The results of this study contribute new insights into the process of donor-specific antibody-mediated acute as well as chronic kidney allograft rejection. Defective function of graft-infiltrating myeloid cells to produce MPO abrogates NK cell activation, a key mechanism underlying acute ABMR. Most transplant patients maintain a course of immunosuppression to inhibit donor-reactive T cell responses that includes an antiproliferative drug and a calcineurin inhibitor. Whether these immunosuppressive drugs inhibit NK cell activation is not as clear, with in vitro and in vivo studies yielding unclear conclusions regarding their efficacy on NK cell activation (5658).
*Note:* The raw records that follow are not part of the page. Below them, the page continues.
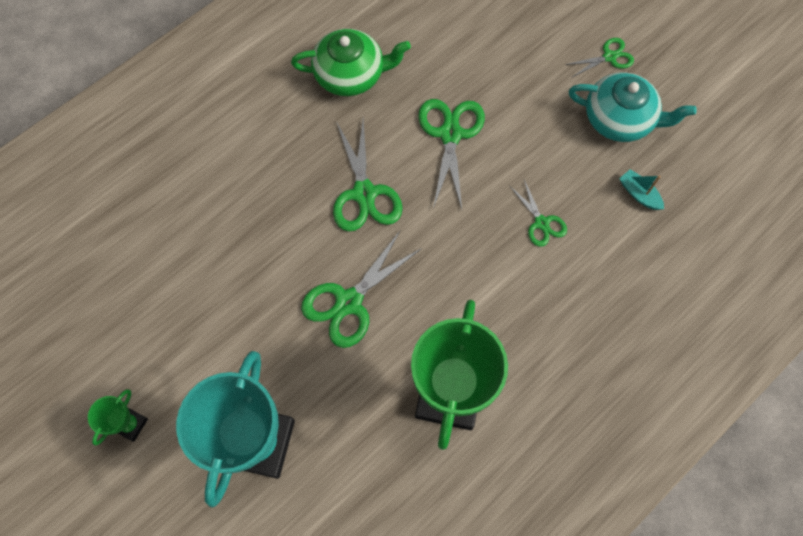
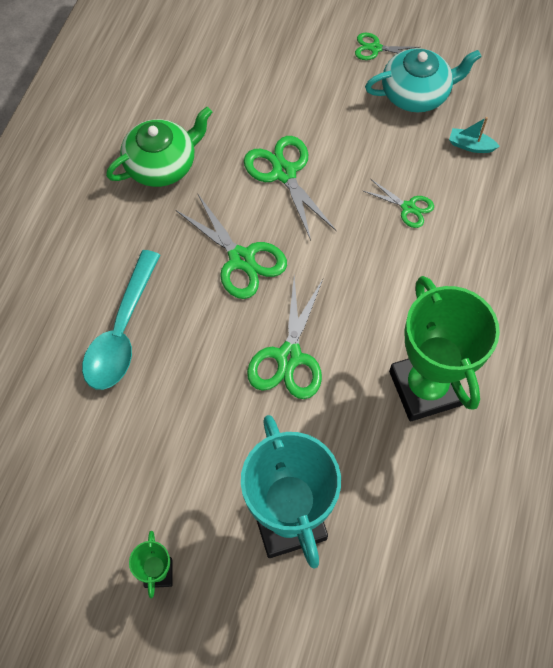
camera: 30 degrees left, 5 degrees down
(228, 205) = (122, 331): none -> turquoise spoon
(609, 57) = (375, 48): green scissors -> green scissors turned 120 degrees counterclockwise

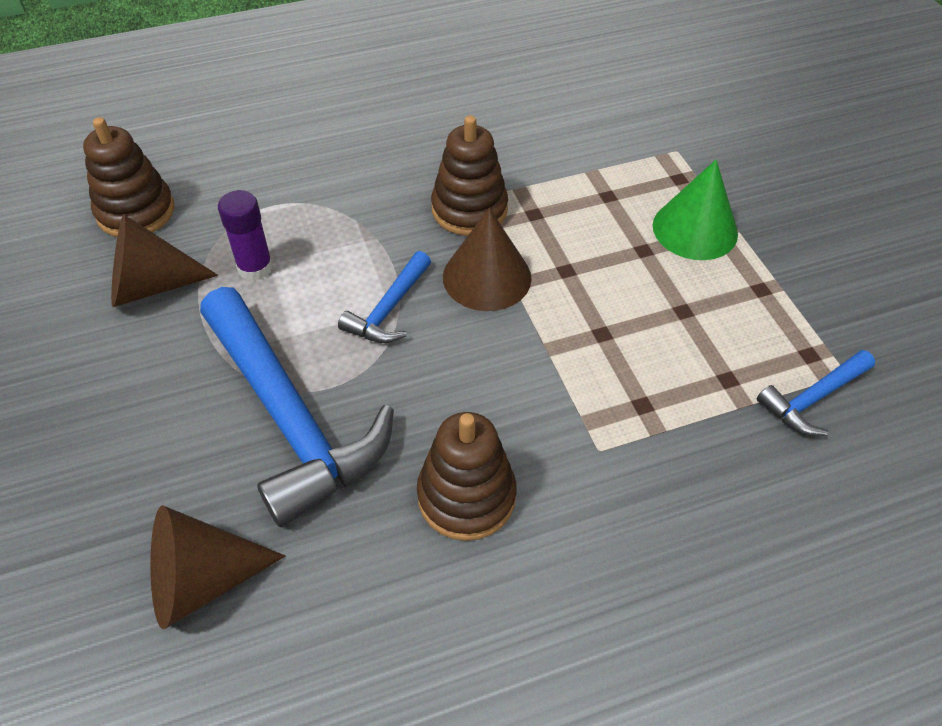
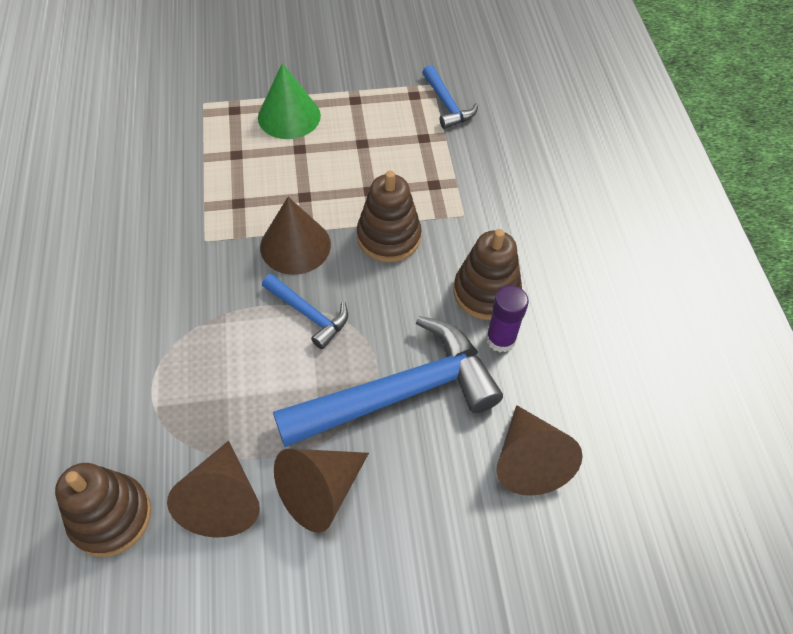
camera: 80 degrees left, 5 degrees up
(159, 364) = (320, 491): none -> brown cone
(255, 267) = (229, 409): purple glue stick -> purple glue stick (500, 339)
(469, 209) = (216, 243): brown stacking toy -> brown stacking toy (388, 237)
The results of the current study suggest that identification of myeloid cell targets will also attenuate acute ABMR. While this strategy is likely to improve graft function in the short term, it is likely to eventually lead to chronic kidney graft injury unless production of DSA can be eliminated. Overall, the results indicate that DSA binding to allograft MHC molecules organizes complex interactions of infiltrating recipient leukocytes, and their functions skew graft pathology to either acute or chronic injury. While these studies provide insights into these processes, they also identify the malleability of these innate immune players, and this may be useful in developing new diagnostics to follow the course of each of these graft pathologies and in developing new strategies to attenuate antibody-mediated acute and chronic kidney graft injury.

Methods

Mice. A/J (H-2a), C57BL/6 (B6; H-2b), and B6.CCR5–/– mice were obtained from The Jackson Laboratory and were maintained in the Lerner Research Institute Biological Resources Unit. B6.MPO–/– mice, generated as previously reported, were crossed with B6.CCR5–/– mice to generate B6.CCR5–/–MPO–/– mice (59). Male mice (8–12 weeks) of age were used throughout this study.
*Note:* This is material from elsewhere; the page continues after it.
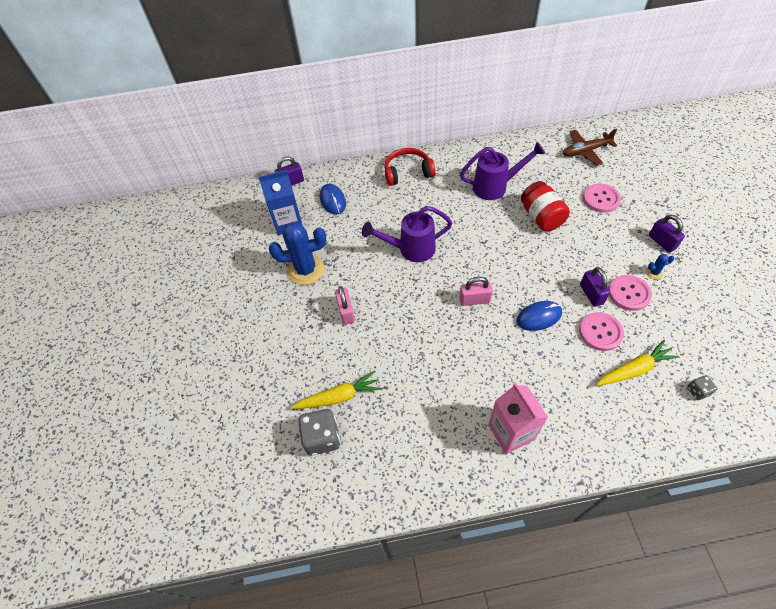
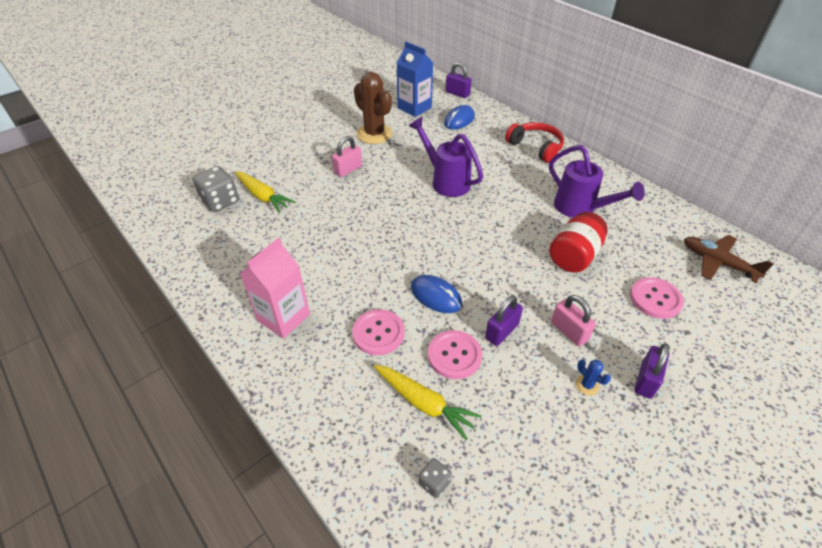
camera: 55 degrees right, 10 degrees down
(306, 270) = (374, 134): blue cactus -> brown cactus
(474, 300) = (420, 241): pink padlock -> pink padlock (569, 331)
(629, 293) = (532, 367): pink button -> pink button (378, 333)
Kidney transplantation. Murine orthotopic kidney transplant was performed using microsurgical methods reported by Zhang and colleagues (60). The left kidney was flushed with heparinized Ringer solution and harvested en bloc with the ureter and vascular supply from the graft donor. Then, the right native kidney of the recipient was removed and the donor artery and vein were anastomosed to the recipient abdominal aorta and inferior vena cava. Urinary reconstruction of the donor ureter to the recipient bladder was performed as previously reported (34). The remaining native left kidney was nephrectomized 4 days after transplantation so that recipient survival was completely dependent on the transplanted kidney function. Graft survival was assessed by daily observation of recipient health, and rejection was confirmed by histopathologic analysis. In some experiments, B6.CCR5–/– kidney allograft recipients were treated i.p. with 250 μg control rat IgG or rat anti-mouse Ly6G monoclonal antibody A18 (BioXCell) on days 10 and 12 after transplant before sacrifice and analysis on day 15.
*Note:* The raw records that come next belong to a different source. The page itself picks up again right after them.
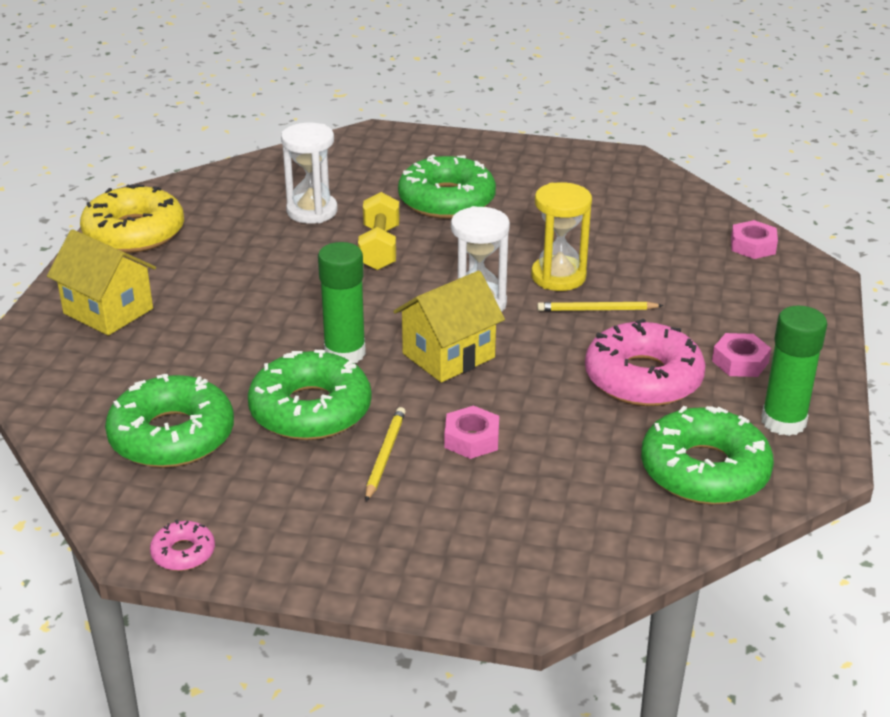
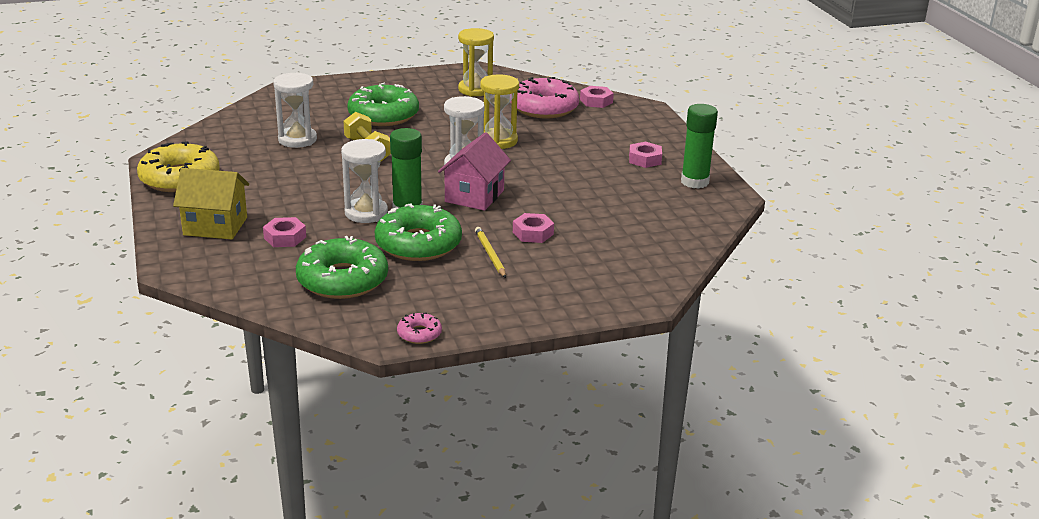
camera: 30 degrees left, 5 degrees down
(167, 351) = (285, 237): none -> pink nut
(292, 342) = (366, 213): none -> white hourglass
(448, 355) = (474, 196): yellow house -> pink house
(597, 310) = (539, 153): yellow pencil -> none
(599, 189) = (475, 90): none -> yellow hourglass
(643, 378) = (600, 180): pink donut -> pink donut (544, 108)
(704, 470) = (676, 214): green donut -> none

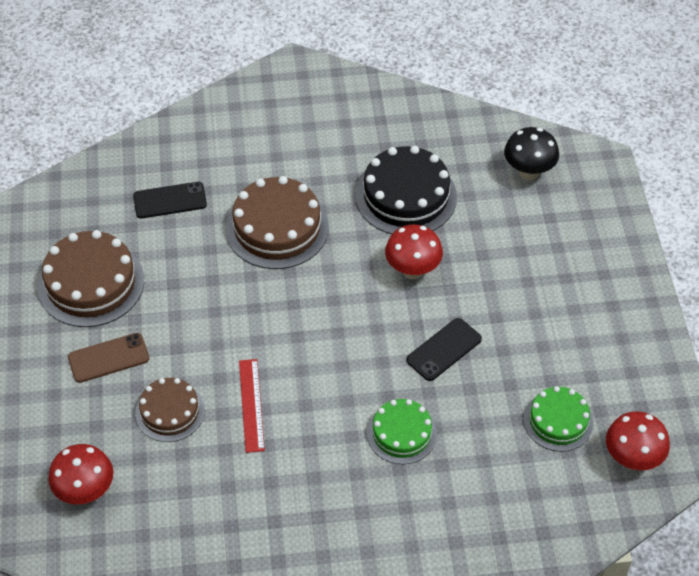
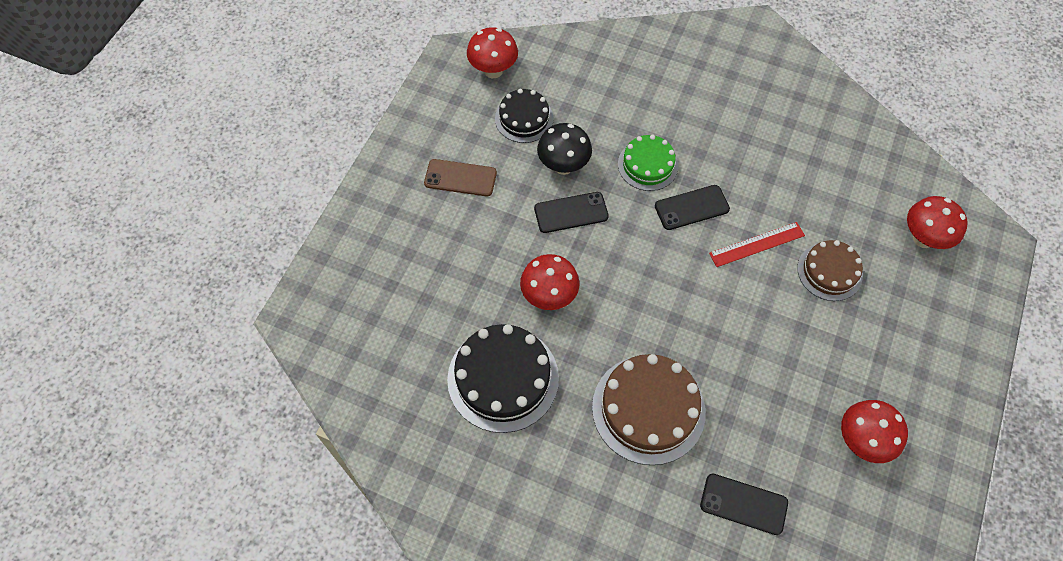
camera: 150 degrees left, 10 degrees up
(91, 283) = (861, 441): brown cake -> red mushroom
(108, 358) = (868, 349): brown phone -> brown phone (460, 178)
(251, 405) = (757, 244): red ruler -> red ruler turned 45 degrees clockwise
(333, 410) = (691, 207): none -> black phone
(528, 172) = (370, 343): black mushroom -> black mushroom (563, 166)
(558, 421) = (524, 118): green cake -> black cake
Flow cytometry. The harvested kidney graft was minced and digested by incubation with collagenase for 60 minutes at 37°C. A single-cell suspension was prepared and stained with antibodies and analyzed by flow cytometry. The following fluorochrome-conjugated antibodies were used for cell surface staining: rat anti-mouse CD3e (145-2C11) (eBioscience, Thermo Fisher Scientific), CD45 (BD Bioscience, Thermo Fisher Scientific), rat anti-mouse CD49b (DX5) (eBioscience, Thermo Fisher Scientific), rat anti-mouse NK1.1 (PK136) (BD Bioscience), rat anti-mouse Ly6G (BD Bioscience), rat anti-mouse Ly6C (BD Bioscience), rat anti-mouse F4/80 (eBioscience, Thermo Fisher Scientific), and rat anti-mouse CD107a (1D4B) (BioLegend). Analyses were performed on an LSR II flow cytometer (BD Bioscience), and data analyses were performed using FlowJo software (TreeStar Inc.). Proliferation of graft-infiltrating NK cells was assessed by BrdU labeling in vivo and then staining cells using BrdU Flow Kits (BD Bioscience). B6.CCR5–/– allograft recipients were injected i.p. with 100 mL (1 mg) of BrdU solution the day before harvest. The following day, aliquots of single-cell suspensions from harvested grafts were prepared and stained with fluorescent anti-BrdU antibody and analyzed by flow cytometry. Isolation of graft-infiltrating cells by cell sorting was performed using FACS Aria after labeling with antibodies as described above, and the sorted cell populations were resuspended in PBS and washed before isolation of RNA.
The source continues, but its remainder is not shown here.